Paulo Roberto Gomes Fernandes, presidente da Liderroll, observa que a discussão sobre o uso de hidrogênio como vetor energético chegou com força à agenda da indústria de dutos, trazendo consigo um conjunto de desafios técnicos que a infraestrutura existente não foi projetada para enfrentar. A possibilidade de utilizar gasodutos já construídos para transportar hidrogênio puro ou misturas de hidrogênio e gás natural é economicamente atraente, pois evita o custo de construção de uma malha totalmente nova. Entretanto, as propriedades físicas e químicas do hidrogênio impõem limitações reais que precisam ser avaliadas com rigor antes de qualquer decisão de adaptação.
Continue a leitura para compreender melhor esse contexto!
Propriedades do hidrogênio e seus efeitos sobre materiais e juntas
O hidrogênio é a menor molécula existente, capaz de migrar através da estrutura cristalina de metais que retêm perfeitamente outros gases. Esse fenômeno, denominado fragilização por hidrogênio, reduz a ductilidade dos aços e aumenta o risco de propagação de trincas sob carregamento cíclico. Contudo, a susceptibilidade de cada tipo de aço à fragilização depende da composição química, do processo de fabricação e do nível de tensão a que o material é submetido em operação, tornando necessária a avaliação individual de cada trecho antes de qualquer decisão de adaptação.
Paulo Roberto Gomes Fernandes aponta que as juntas soldadas são os pontos de maior vulnerabilidade nesse contexto, por concentrarem tensões residuais oriundas do processo de soldagem.
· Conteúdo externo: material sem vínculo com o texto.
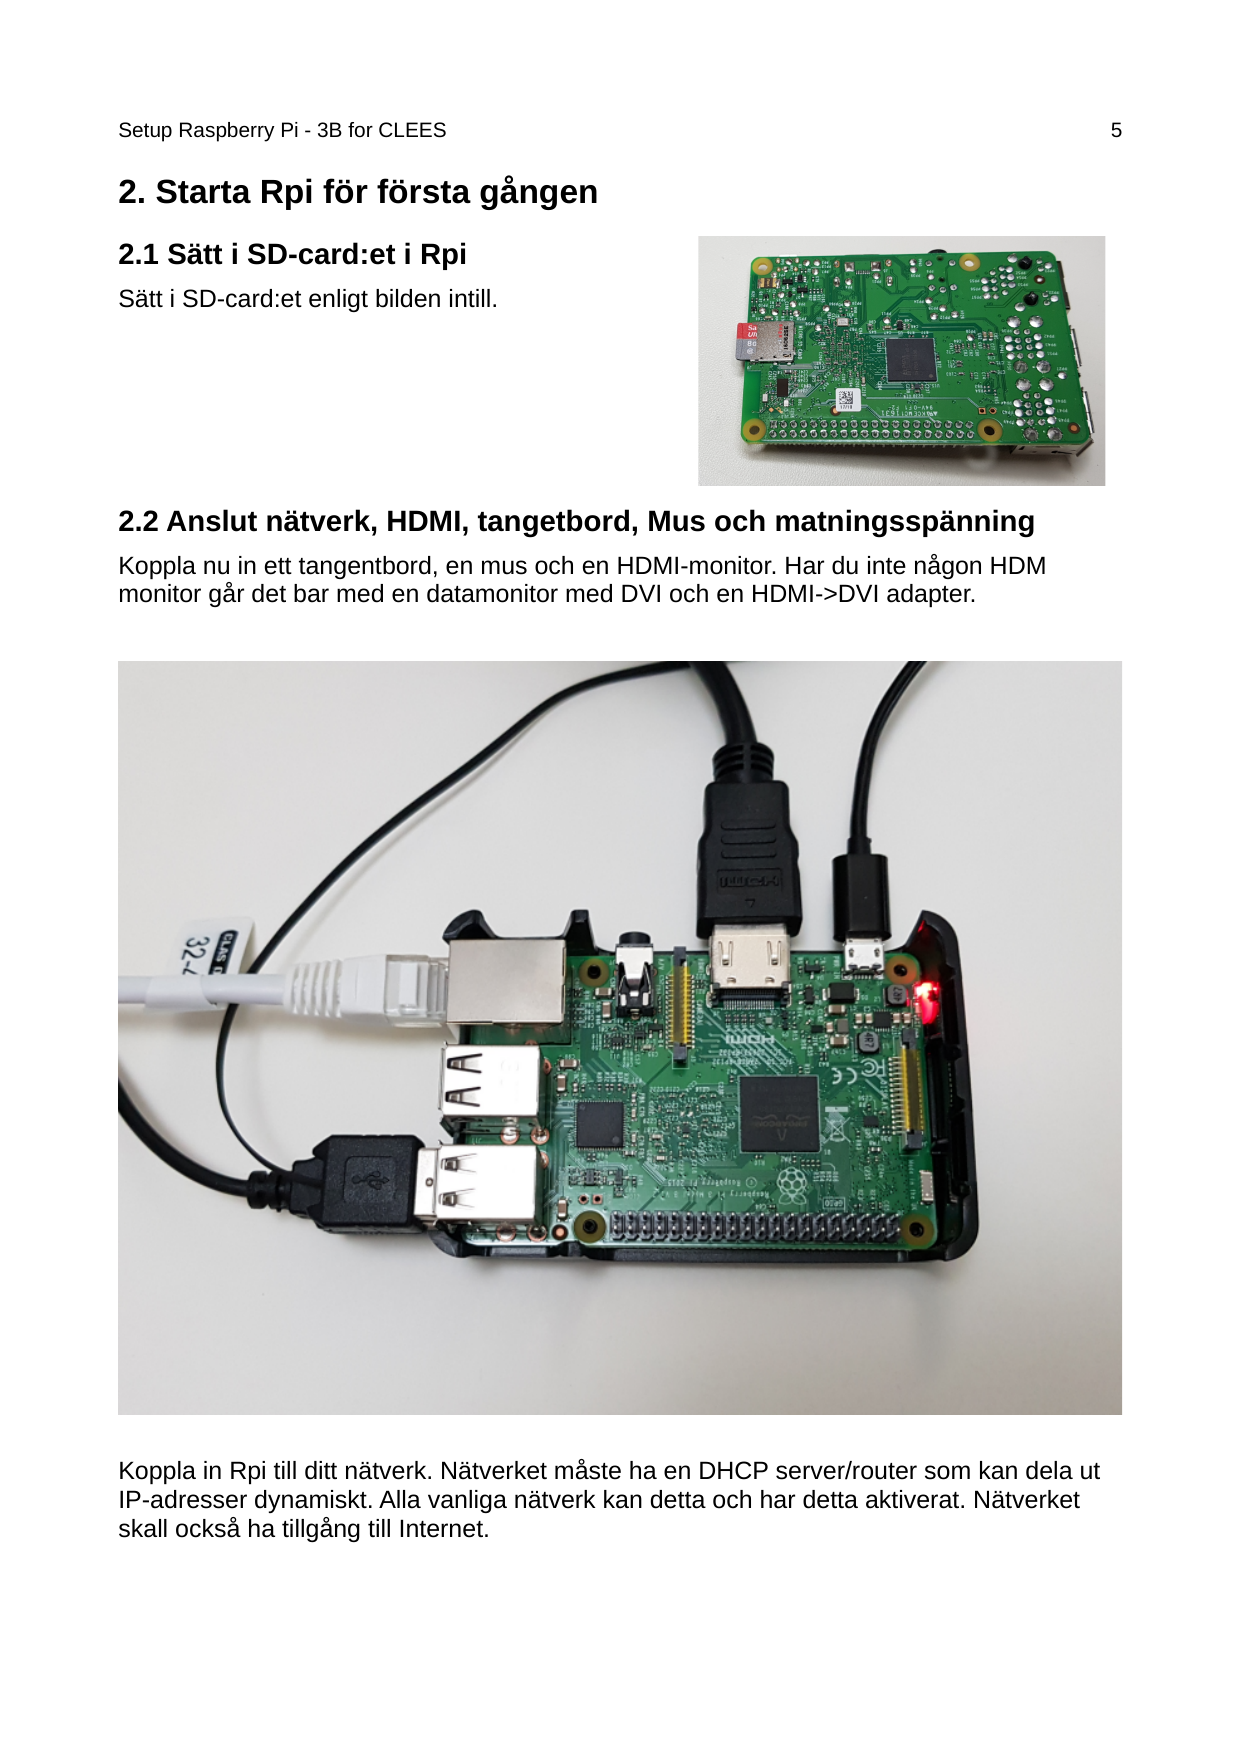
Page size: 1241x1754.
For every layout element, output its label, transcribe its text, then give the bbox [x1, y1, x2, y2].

subtitle [1106, 237, 1122, 271]
text Koppla in Rpi till ditt nätverk. Nätverket måste ha en DHCP server/router som kan dela ut IP-adresser dynamiskt. Alla vanliga nätverk kan detta och har detta aktiverat. Nätverket skall också ha tillgång till Internet. [118, 1456, 1122, 1542]
text Koppla nu in ett tangentbord, en mus och en HDMI-monitor. Har du inte någon HDM monitor går det bar med en datamonitor med DVI och en HDMI->DVI adapter. [118, 551, 1122, 608]
subtitle 2.1 Sätt i SD-card:et i Rpi [118, 237, 698, 271]
text Sätt i SD-card:et enligt bilden intill. [118, 283, 698, 312]
picture [118, 661, 1123, 1415]
subtitle 2. Starta Rpi för första gången [118, 172, 1122, 210]
picture [698, 236, 1106, 486]
subtitle 2.2 Anslut nätverk, HDMI, tangetbord, Mus och matningsspänning [118, 504, 1122, 538]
A qualidade das juntas executadas nas obras originais, documentada nos registros de inspeção disponíveis, é um dos principais determinantes da viabilidade de adaptação de cada trecho para operação com hidrogênio ou mistura enriquecida.
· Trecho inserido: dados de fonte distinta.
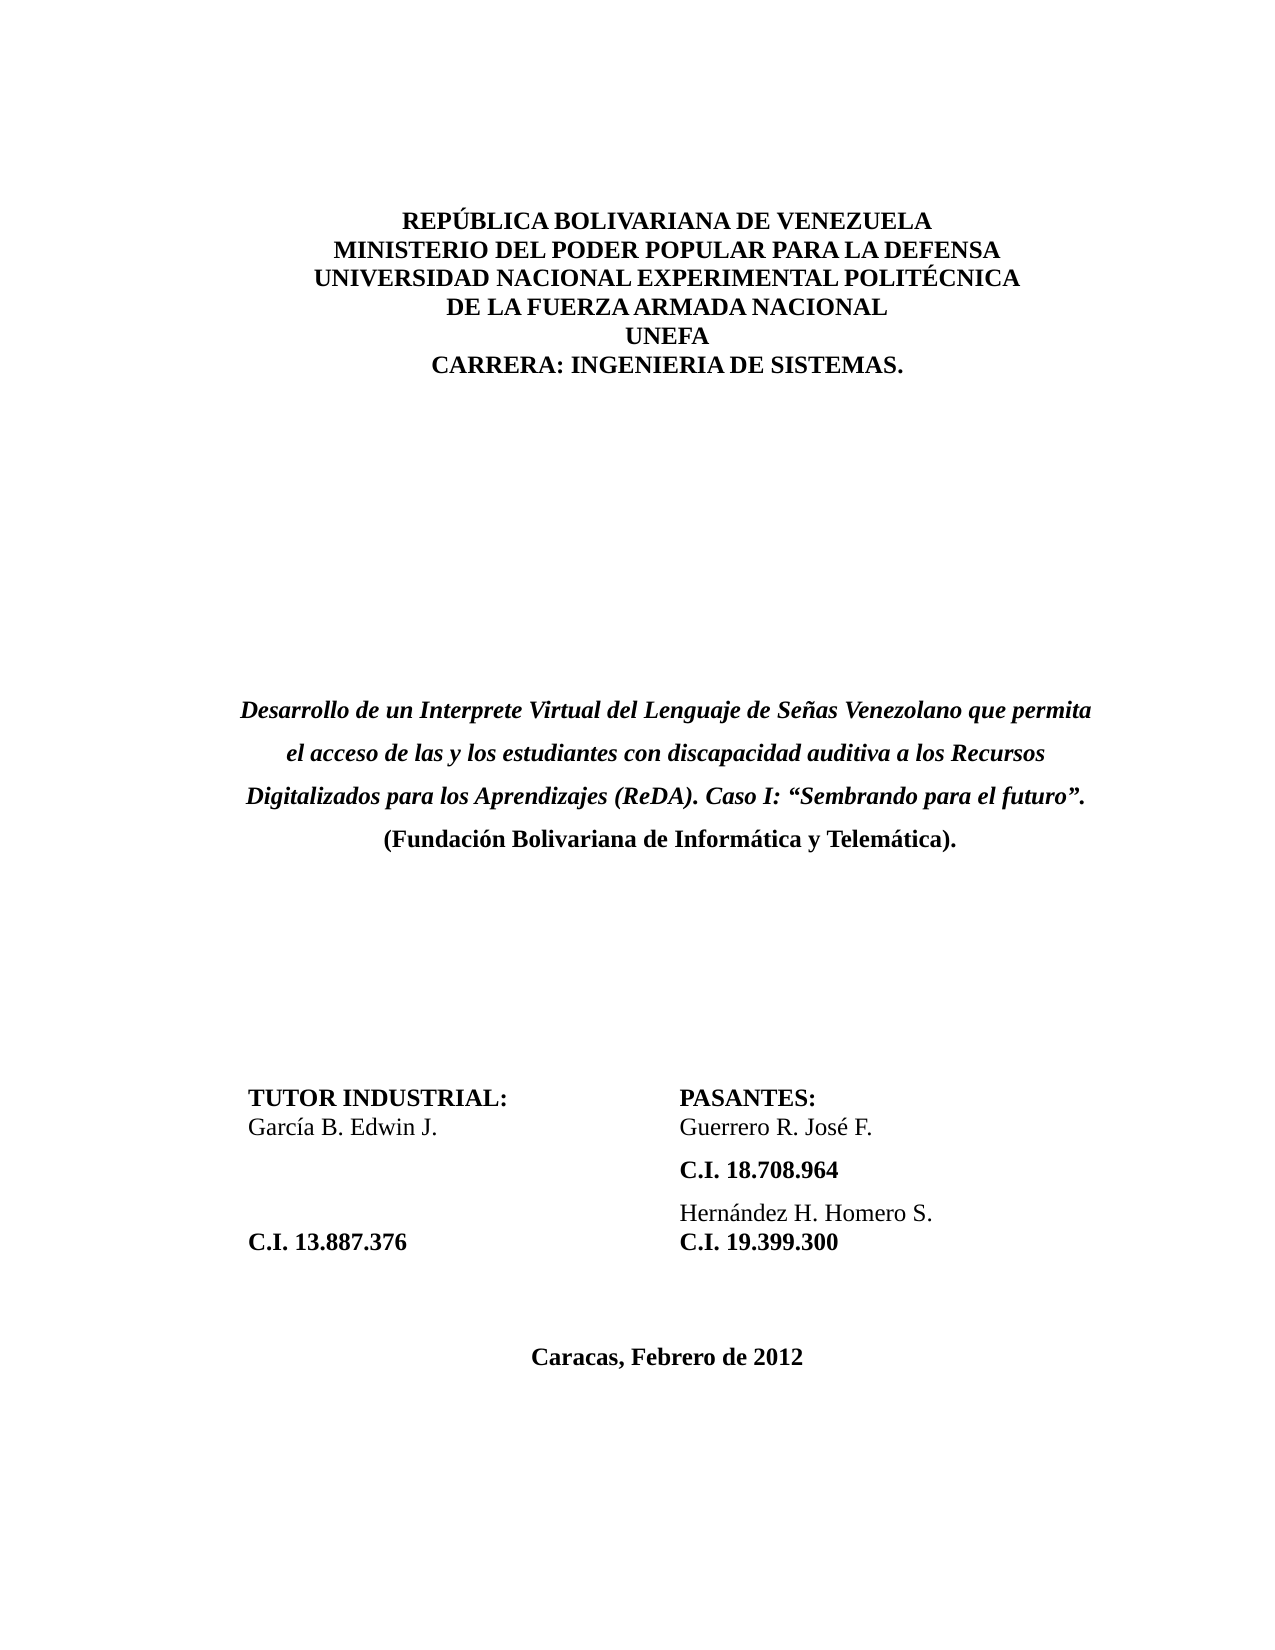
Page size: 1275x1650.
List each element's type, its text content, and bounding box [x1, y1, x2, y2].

table_header PASANTES: [668, 1083, 1097, 1112]
text REPÚBLICA BOLIVARIANA DE VENEZUELA [236, 206, 1098, 235]
text MINISTERIO DEL PODER POPULAR PARA LA DEFENSA [236, 235, 1098, 263]
table_cell C.I. 13.887.376 [237, 1227, 668, 1255]
text DE LA FUERZA ARMADA NACIONAL [236, 292, 1098, 321]
text Caracas, Febrero de 2012 [236, 1342, 1098, 1370]
text Desarrollo de un Interprete Virtual del Lenguaje de Señas Venezolano que permita el acceso de las y los estudiantes con discapacidad auditiva a los Recursos Digitalizados para los Aprendizajes (ReDA). Caso I: “Sembrando para el futuro”. [236, 695, 1098, 810]
text UNEFA [236, 321, 1098, 350]
text UNIVERSIDAD NACIONAL EXPERIMENTAL POLITÉCNICA [236, 263, 1098, 292]
text CARRERA: INGENIERIA DE SISTEMAS. [236, 350, 1098, 378]
table_cell Guerrero R. José F. C.I. 18.708.964 Hernández H. Homero S. [668, 1112, 1097, 1227]
table_cell García B. Edwin J. [237, 1112, 668, 1227]
table_header TUTOR INDUSTRIAL: [237, 1083, 668, 1112]
text (Fundación Bolivariana de Informática y Telemática). [236, 824, 1098, 853]
table_cell C.I. 19.399.300 [668, 1227, 1097, 1255]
Limitações de pressão e capacidade de transporte
O transporte de hidrogênio em gasodutos exige pressões operacionais mais baixas do que as utilizadas para gás natural, em função dos critérios de integridade aplicáveis a materiais com susceptibilidade conhecida à fragilização. Paulo Roberto Gomes Fernandes elucida que essa redução de pressão operacional, combinada com a menor densidade energética volumétrica do hidrogênio em relação ao metano, implica em capacidade de transporte energético por unidade de volume significativamente inferior. Por conseguinte, gasodutos adaptados para hidrogênio transportam menor quantidade de energia por unidade de tempo do que o faziam com gás natural nas mesmas condições de operação.
Na concepção de Paulo Roberto Gomes Fernandes, essa limitação não inviabiliza o uso da infraestrutura existente para hidrogênio, mas condiciona as decisões de adaptação à análise detalhada do balanço entre o custo de adaptação e o valor da capacidade de transporte obtida. Projetos que ignoram essa equação tendem a subestimar o investimento necessário e a superestimar a capacidade resultante.
Vedações, válvulas e instrumentação: os componentes que exigem substituição
Além dos dutos propriamente ditos, a adaptação para hidrogênio exige a revisão de todos os componentes do sistema, incluindo válvulas, vedações, instrumentos de medição e sistemas de detecção de vazamento. Os elastômeros utilizados em vedações convencionais não são compatíveis com hidrogênio puro em determinadas condições de temperatura e pressão, exigindo substituição por materiais especificamente qualificados. Sendo assim, o levantamento e a substituição desses componentes ao longo de toda a extensão de um gasoduto representam um custo que frequentemente supera o associado às adaptações nos próprios dutos.
Paulo Roberto Gomes Fernandes sinaliza que a construção de um banco de dados detalhado sobre os materiais de cada componente instalado, obtido por levantamento de campo e consulta aos registros de construção originais, é o ponto de partida indispensável para qualquer projeto sério de adaptação de infraestrutura para hidrogênio. A ausência dessas informações torna impossível a avaliação técnica e econômica confiável da viabilidade de adaptação.